== Document extract ==
The outcome of the meeting will be a disappointment to the Biden administration, especially after President Joe Biden himself traveled to Saudi Arabia last month to press for an increase big enough to neutralize high gasoline prices as an issue in November, when the U.S. will hold mid-term elections. It also dashed hopes for more accommodation by the Desert Kingdom after the U.S. agreed to the sale of defensive missile systems to Saudi Arabia and the United Arab Emirates earlier this week.
While OPEC didn't name them, the greatest of the disruptions to supply that it highlighted remain the U.S. and European sanctions on Russia, which caused a sharp drop in output at the world's second-biggest exporter in the spring. While they have rebounded since then, Russia's latest production data suggest that the improvement is slowing down.
OPEC warned that the lack of investment in the sector over recent years is likely to keep the global market tight for the foreseeable future.
"The meeting noted with particular concern that insufficient investment into the upstream sector will impact the availability of adequate supply in a timely manner to meet growing demand beyond 2023," it said.

== Provided material ==
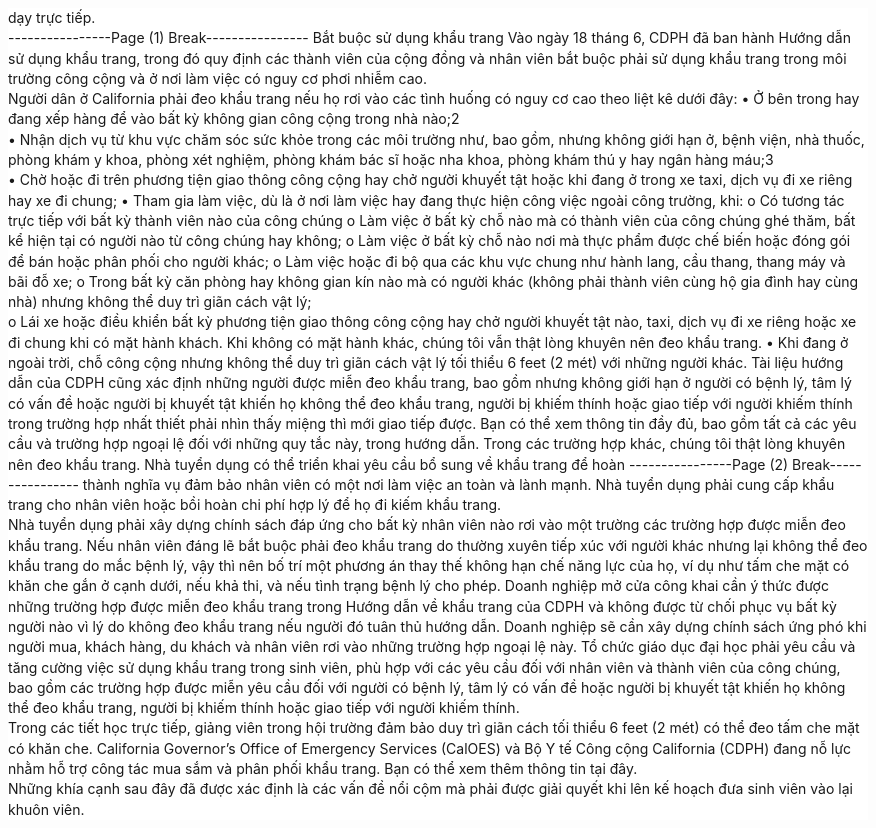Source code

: dạy trực tiếp.   
----------------Page (1) Break----------------
Bắt buộc sử dụng khẩu trang 
Vào ngày 18 tháng 6, CDPH đã ban hành Hướng dẫn sử dụng khẩu trang, trong đó quy định 
các thành viên của cộng đồng và nhân viên bắt buộc phải sử dụng khẩu trang trong môi trường 
công cộng và ở nơi làm việc có nguy cơ phơi nhiễm cao.  
Người dân ở California phải đeo khẩu trang nếu họ rơi vào các tình huống có nguy cơ cao theo 
liệt kê dưới đây: 
• Ở bên trong hay đang xếp hàng để vào bất kỳ không gian công cộng trong nhà nào;2  
• Nhận dịch vụ từ khu vực chăm sóc sức khỏe trong các môi trường như, bao gồm, nhưng 
không giới hạn ở, bệnh viện, nhà thuốc, phòng khám y khoa, phòng xét nghiệm, phòng 
khám bác sĩ hoặc nha khoa, phòng khám thú y hay ngân hàng máu;3  
• Chờ hoặc đi trên phương tiện giao thông công cộng hay chở người khuyết tật hoặc khi 
đang ở trong xe taxi, dịch vụ đi xe riêng hay xe đi chung; 
• Tham gia làm việc, dù là ở nơi làm việc hay đang thực hiện công việc ngoài công trường, 
khi: 
o Có tương tác trực tiếp với bất kỳ thành viên nào của công chúng 
o Làm việc ở bất kỳ chỗ nào mà có thành viên của công chúng ghé thăm, bất kể 
hiện tại có người nào từ công chúng hay không; 
o Làm việc ở bất kỳ chỗ nào nơi mà thực phẩm được chế biến hoặc đóng gói để 
bán hoặc phân phối cho người khác; 
o Làm việc hoặc đi bộ qua các khu vực chung như hành lang, cầu thang, thang máy 
và bãi đỗ xe; 
o Trong bất kỳ căn phòng hay không gian kín nào mà có người khác (không phải 
thành viên cùng hộ gia đình hay cùng nhà) nhưng không thể duy trì giãn cách vật 
lý;  
o Lái xe hoặc điều khiển bất kỳ phương tiện giao thông công cộng hay chở người 
khuyết tật nào, taxi, dịch vụ đi xe riêng hoặc xe đi chung khi có mặt hành khách. 
Khi không có mặt hành khác, chúng tôi vẫn thật lòng khuyên nên đeo khẩu trang. 
• Khi đang ở ngoài trời, chỗ công cộng nhưng không thể duy trì giãn cách vật lý tối 
thiểu 6 feet (2 mét) với những người khác. 
Tài liệu hướng dẫn của CDPH cũng xác định những người được miễn đeo khẩu trang, bao gồm 
nhưng không giới hạn ở người có bệnh lý, tâm lý có vấn đề hoặc người bị khuyết tật khiến họ 
không thể đeo khẩu trang, người bị khiếm thính hoặc giao tiếp với người khiếm thính trong 
trường hợp nhất thiết phải nhìn thấy miệng thì mới giao tiếp được. 
Bạn có thể xem thông tin đầy đủ, bao gồm tất cả các yêu cầu và trường hợp ngoại lệ đối với 
những quy tắc này, trong hướng dẫn. Trong các trường hợp khác, chúng tôi thật lòng khuyên 
nên đeo khẩu trang. Nhà tuyển dụng có thể triển khai yêu cầu bổ sung về khẩu trang để hoàn 
----------------Page (2) Break----------------
thành nghĩa vụ đảm bảo nhân viên có một nơi làm việc an toàn và lành mạnh. Nhà tuyển dụng 
phải cung cấp khẩu trang cho nhân viên hoặc bồi hoàn chi phí hợp lý để họ đi kiếm khẩu trang.   
Nhà tuyển dụng phải xây dựng chính sách đáp ứng cho bất kỳ nhân viên nào rơi vào một 
trường các trường hợp được miễn đeo khẩu trang. Nếu nhân viên đáng lẽ bắt buộc phải đeo 
khẩu trang do thường xuyên tiếp xúc với người khác nhưng lại không thể đeo khẩu trang do 
mắc bệnh lý, vậy thì nên bố trí một phương án thay thế không hạn chế năng lực của họ, ví dụ 
như tấm che mặt có khăn che gắn ở cạnh dưới, nếu khả thi, và nếu tình trạng bệnh lý cho 
phép. 
Doanh nghiệp mở cửa công khai cần ý thức được những trường hợp được miễn đeo khẩu 
trang trong Hướng dẫn về khẩu trang của CDPH và không được từ chối phục vụ bất kỳ người 
nào vì lý do không đeo khẩu trang nếu người đó tuân thủ hướng dẫn. Doanh nghiệp sẽ cần xây 
dựng chính sách ứng phó khi người mua, khách hàng, du khách và nhân viên rơi vào những 
trường hợp ngoại lệ này. 
Tổ chức giáo dục đại học phải yêu cầu và tăng cường việc sử dụng khẩu trang trong sinh viên, 
phù hợp với các yêu cầu đối với nhân viên và thành viên của công chúng, bao gồm các trường 
hợp được miễn yêu cầu đối với người có bệnh lý, tâm lý có vấn đề hoặc người bị khuyết tật 
khiến họ không thể đeo khẩu trang, người bị khiếm thính hoặc giao tiếp với người khiếm thính.  
Trong các tiết học trực tiếp, giảng viên trong hội trường đảm bảo duy trì giãn cách tối thiểu 6 
feet (2 mét) có thể đeo tấm che mặt có khăn che. 
California Governor’s Office of Emergency Services (CalOES) và Bộ Y tế Công cộng California 
(CDPH) đang nỗ lực nhằm hỗ trợ công tác mua sắm và phân phối khẩu trang. Bạn có thể xem 
thêm thông tin tại đây.  
Những khía cạnh sau đây đã được xác định là các vấn đề nổi cộm mà phải được giải quyết khi 
lên kế hoạch đưa sinh viên vào lại khuôn viên.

== What you will do ==
#1 Count the lines in the records that contain the word "thật", and reply with the number only.
#2 Carry on the text about OPEC and oil supply, starting right after its last sentence.

== Answers to the problems ==
#1 2

#2
OPEC has complained for years that the reallocation of investment capital away from oil and gas and toward other forms of energy such as renewables would hamper its ability to keep a growing world market properly supplied. Western oil companies have echoed such concerns, having to fight harder for dollars after a decade of value destruction by the shale industry and the rise of environmentally-themed investing.
"What was years in the making will equally be years in the fixing," said Eric Nuttall, a partner at Ninepoint Energy Fund, via Twitter. Nuttall anticipates a "multi-year bull market" in oil, due to the exhaustion of OPEC's spare capacity, underinvestment by global majors, and the end of rapid U.S. shale growth.
In the short run, however, prices are under pressure from falling demand as the global economy slows. U.S. retail gasoline prices have dropped 17% over the last seven weeks since peaking at over $5 a gallon in June.